■ EXERCISES TO COMPLETE ■
1. Please answer these questions from the forum thread on sugar scrubs:
(a) What price per gallon did Mike at Columbus Foods have for vegetable glycerin?
(b) Which commercial scrub does Cat say makes the tub slippery?
(c) What kind of substance does Betho say glycerin is?
2. Carry on the forum thread about sugar scrubs from the point where it stops.

■ DOCUMENT TEXT ■
-=-=-

I haven't used any sugar scrubs myself so maybe this is a dumb question but here goes - don't the oils make the tub/shower slippery? And how has the plumbing held up - any clogging issues?


----------



## MullersLaneFarm (Jul 23, 2004)

Mike at Columbus Foods had gallons of vegetable glycerin for $16.51 a gallon


----------



## Cat (Jun 19, 2004)

ooohhhh! Silk, too! That's a great idea, I use it in my hair. 

Liese, I don't use them often, the only one I've used besides the one I made the other day was a bath and body works and it does indeed make the tub slippery. Not aware of any plumbing issues. The one I made the other day, while quite plain, didn't make the shower slippery that I noticed and the glass bowl I mixed the scrub in rinsed perfectly clean just running it under the shower. There was no oily residue at all. I don't know what'll happen once other oils are added.


----------



## Betho (Dec 27, 2006)

Interesting, I never thought about making a scrub with just plain glycerin. But it's a humectant, so that sounds like it would work pretty well.


----------



## Liese (Dec 12, 2005)

Cat said:


> ooohhhh! Silk, too! That's a great idea, I use it in my hair.
> 
> Liese, I don't use them often, the only one I've used besides the one I made the other day was a bath and body works and it does indeed make the tub slippery. Not aware of any plumbing issues. The one I made the other day, while quite plain, didn't make the shower slippery that I noticed and the glass bowl I mixed the scrub in rinsed perfectly clean just running it under the shower. There was no oily residue at all. I don't know what'll happen once other oils are added.

-=-=-

■ INFORMATION SHOWN ■
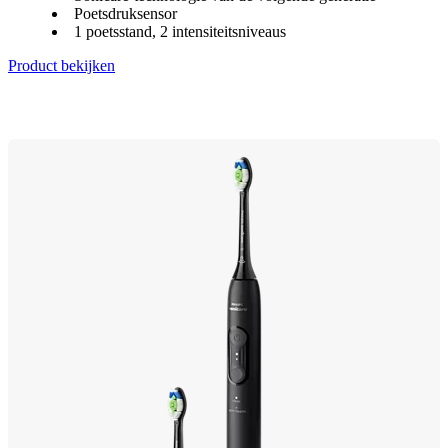
Poetsdruksensor
1 poetsstand, 2 intensiteitsniveaus
Product bekijken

-=-=-

■ ANSWERS TO THE EXERCISES ■
1.
(a) $16.51 a gallon
(b) One from Bath and Body Works
(c) A humectant

2.
Yup, I'll bet as you add oils to replace part/all of the glycerine you'll increase the slipperiness. For anyone selling sugar scrubs - is this something you put a disclaimer on? And now I have that song in my mind - slip sliding away, slip sliding away, the nearer .... thanks Paul.


----------



## BasicLiving (Oct 2, 2006)

Jillis said:


> Would any of you care to post your sugar scrub recipes? I am just getting interested in making this. I do understand if your recipes are confidential, though.


There's a recipe for a sugar scrub on the Dairy Info Soap forum. It's the next to the last recipe as I write this.

Penny


----------



## Auntie Kathy (Oct 23, 2006)

Does anyone ever sell their sugar scrubs?


----------



## Cat (Jun 19, 2004)

I'm considering it, if I ever get the supplies and get a product I'm satisfied with. Found a place for the containers, it's just a matter of experimenting and finding a formula I like and testing that for consistency and such. I've always wanted to make candles to sell but this is more up my alley, I think!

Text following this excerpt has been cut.